▸ WHAT YOU NEED TO DO
Using the listing below, print exactly everything from the line with "Вуаль с детским рисунком" down to the line with "매장은 우딘빌 14035 NE Woodinville Duvall Rd", both included, and nothing more.

▸ INPUT
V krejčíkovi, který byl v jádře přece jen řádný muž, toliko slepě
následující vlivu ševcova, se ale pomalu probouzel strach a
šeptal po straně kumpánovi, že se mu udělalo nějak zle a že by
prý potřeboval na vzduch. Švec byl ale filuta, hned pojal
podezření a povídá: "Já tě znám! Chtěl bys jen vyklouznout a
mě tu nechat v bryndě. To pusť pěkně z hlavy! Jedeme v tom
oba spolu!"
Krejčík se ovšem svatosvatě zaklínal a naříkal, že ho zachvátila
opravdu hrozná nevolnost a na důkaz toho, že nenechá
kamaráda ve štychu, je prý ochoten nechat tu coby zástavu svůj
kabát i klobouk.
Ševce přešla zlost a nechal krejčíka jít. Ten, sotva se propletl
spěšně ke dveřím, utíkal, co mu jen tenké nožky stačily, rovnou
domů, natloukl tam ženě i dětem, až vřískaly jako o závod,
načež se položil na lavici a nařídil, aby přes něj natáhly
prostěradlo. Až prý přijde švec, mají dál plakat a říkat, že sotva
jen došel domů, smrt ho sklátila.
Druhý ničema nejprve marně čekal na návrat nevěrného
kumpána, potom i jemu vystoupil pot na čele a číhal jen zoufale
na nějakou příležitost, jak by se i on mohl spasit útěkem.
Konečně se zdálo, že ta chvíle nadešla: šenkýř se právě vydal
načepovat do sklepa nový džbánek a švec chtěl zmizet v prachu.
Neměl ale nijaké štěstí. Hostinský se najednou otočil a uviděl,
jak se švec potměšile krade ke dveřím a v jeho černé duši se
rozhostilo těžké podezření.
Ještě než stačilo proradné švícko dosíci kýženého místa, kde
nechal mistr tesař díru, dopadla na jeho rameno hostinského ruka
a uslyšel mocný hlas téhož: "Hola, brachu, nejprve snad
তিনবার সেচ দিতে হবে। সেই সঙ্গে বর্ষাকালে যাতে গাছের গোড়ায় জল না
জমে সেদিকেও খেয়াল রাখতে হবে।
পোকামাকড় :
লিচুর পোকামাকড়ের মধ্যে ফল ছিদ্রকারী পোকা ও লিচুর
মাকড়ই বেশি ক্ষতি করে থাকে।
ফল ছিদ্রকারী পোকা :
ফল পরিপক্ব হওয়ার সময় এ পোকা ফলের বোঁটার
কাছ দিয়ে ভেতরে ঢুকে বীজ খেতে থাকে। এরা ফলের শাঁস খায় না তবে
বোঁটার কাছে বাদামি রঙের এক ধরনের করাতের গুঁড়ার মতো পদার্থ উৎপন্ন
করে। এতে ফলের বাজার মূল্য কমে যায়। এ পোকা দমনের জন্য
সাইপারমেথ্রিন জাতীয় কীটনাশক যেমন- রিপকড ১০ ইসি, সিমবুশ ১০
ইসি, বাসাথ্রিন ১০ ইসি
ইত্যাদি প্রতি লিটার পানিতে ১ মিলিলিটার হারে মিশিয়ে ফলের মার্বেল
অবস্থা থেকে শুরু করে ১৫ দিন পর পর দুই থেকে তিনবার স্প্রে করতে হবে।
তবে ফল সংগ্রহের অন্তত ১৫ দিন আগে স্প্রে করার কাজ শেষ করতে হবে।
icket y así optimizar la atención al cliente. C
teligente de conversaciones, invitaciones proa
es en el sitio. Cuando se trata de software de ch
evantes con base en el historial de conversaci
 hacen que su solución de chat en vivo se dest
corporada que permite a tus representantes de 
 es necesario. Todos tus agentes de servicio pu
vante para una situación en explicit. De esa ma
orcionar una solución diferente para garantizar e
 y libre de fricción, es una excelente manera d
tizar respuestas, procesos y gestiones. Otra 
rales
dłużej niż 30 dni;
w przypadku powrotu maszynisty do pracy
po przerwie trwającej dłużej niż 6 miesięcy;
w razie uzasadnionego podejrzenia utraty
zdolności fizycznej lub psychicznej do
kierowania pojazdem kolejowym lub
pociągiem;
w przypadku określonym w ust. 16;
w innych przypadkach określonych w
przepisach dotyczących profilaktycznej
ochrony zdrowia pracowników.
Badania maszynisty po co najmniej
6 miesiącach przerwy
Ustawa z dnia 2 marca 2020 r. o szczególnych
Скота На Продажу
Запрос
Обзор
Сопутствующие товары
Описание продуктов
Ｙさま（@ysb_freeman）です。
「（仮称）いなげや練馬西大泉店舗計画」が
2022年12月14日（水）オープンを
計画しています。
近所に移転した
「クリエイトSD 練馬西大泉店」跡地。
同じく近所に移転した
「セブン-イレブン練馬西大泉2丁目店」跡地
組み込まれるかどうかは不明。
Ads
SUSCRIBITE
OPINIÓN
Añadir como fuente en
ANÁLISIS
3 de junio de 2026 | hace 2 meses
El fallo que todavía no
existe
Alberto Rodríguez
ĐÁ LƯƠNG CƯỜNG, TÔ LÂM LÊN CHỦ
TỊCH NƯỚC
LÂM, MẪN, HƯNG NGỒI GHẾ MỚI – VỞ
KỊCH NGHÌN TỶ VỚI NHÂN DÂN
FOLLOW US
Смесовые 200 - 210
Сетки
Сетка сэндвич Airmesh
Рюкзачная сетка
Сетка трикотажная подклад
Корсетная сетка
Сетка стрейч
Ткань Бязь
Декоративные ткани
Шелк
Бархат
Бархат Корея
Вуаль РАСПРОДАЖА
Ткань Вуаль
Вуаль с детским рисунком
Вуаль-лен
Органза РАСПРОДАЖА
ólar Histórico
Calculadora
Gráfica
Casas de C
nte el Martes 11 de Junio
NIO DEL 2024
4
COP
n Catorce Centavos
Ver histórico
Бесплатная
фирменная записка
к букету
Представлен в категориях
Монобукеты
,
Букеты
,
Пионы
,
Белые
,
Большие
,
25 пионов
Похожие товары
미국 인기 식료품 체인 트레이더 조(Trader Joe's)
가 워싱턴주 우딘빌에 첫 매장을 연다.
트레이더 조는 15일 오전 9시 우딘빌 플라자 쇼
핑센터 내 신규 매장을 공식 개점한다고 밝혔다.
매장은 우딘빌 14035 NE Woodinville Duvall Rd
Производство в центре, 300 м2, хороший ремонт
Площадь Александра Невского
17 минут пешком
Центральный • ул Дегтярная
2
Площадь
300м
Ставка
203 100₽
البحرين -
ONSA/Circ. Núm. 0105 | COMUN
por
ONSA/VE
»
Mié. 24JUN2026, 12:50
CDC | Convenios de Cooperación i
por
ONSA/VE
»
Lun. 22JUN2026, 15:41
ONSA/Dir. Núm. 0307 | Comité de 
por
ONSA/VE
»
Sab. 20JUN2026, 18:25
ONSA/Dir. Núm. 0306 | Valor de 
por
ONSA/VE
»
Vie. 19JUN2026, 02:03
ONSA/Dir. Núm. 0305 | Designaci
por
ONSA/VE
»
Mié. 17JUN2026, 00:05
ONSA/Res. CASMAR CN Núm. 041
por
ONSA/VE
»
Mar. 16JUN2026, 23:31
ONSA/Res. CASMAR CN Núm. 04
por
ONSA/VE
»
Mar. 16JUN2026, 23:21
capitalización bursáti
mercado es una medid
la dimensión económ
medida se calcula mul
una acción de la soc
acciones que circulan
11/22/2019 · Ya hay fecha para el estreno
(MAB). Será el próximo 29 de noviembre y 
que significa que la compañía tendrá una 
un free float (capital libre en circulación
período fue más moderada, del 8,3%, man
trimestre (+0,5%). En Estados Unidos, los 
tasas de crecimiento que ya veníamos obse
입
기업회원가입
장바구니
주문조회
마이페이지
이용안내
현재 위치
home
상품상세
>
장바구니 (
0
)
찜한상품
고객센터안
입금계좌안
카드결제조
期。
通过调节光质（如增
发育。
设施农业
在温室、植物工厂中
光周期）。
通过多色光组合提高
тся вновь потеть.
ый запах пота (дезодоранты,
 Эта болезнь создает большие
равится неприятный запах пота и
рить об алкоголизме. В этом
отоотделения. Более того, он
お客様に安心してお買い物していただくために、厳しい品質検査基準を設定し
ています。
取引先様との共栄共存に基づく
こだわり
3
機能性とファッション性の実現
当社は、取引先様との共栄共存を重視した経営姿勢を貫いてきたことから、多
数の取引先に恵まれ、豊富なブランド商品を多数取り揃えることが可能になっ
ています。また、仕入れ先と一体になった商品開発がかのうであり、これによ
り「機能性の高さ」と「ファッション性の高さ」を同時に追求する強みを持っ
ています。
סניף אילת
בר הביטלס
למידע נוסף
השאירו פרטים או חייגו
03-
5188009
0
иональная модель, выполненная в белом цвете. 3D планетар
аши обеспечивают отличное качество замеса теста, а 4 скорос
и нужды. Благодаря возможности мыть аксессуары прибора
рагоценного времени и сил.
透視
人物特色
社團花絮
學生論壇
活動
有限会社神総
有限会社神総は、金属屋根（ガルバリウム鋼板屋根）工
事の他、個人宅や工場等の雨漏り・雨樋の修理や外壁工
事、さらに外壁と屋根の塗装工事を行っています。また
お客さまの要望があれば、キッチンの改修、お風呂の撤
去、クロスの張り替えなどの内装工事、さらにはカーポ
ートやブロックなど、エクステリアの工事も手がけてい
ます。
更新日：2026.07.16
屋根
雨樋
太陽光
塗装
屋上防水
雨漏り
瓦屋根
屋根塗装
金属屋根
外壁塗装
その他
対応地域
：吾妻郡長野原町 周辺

▸ OUTPUT FOR THIS EXERCISE
Вуаль с детским рисунком
Вуаль-лен
Органза РАСПРОДАЖА
ólar Histórico
Calculadora
Gráfica
Casas de C
nte el Martes 11 de Junio
NIO DEL 2024
4
COP
n Catorce Centavos
Ver histórico
Бесплатная
фирменная записка
к букету
Представлен в категориях
Монобукеты
,
Букеты
,
Пионы
,
Белые
,
Большие
,
25 пионов
Похожие товары
미국 인기 식료품 체인 트레이더 조(Trader Joe's)
가 워싱턴주 우딘빌에 첫 매장을 연다.
트레이더 조는 15일 오전 9시 우딘빌 플라자 쇼
핑센터 내 신규 매장을 공식 개점한다고 밝혔다.
매장은 우딘빌 14035 NE Woodinville Duvall Rd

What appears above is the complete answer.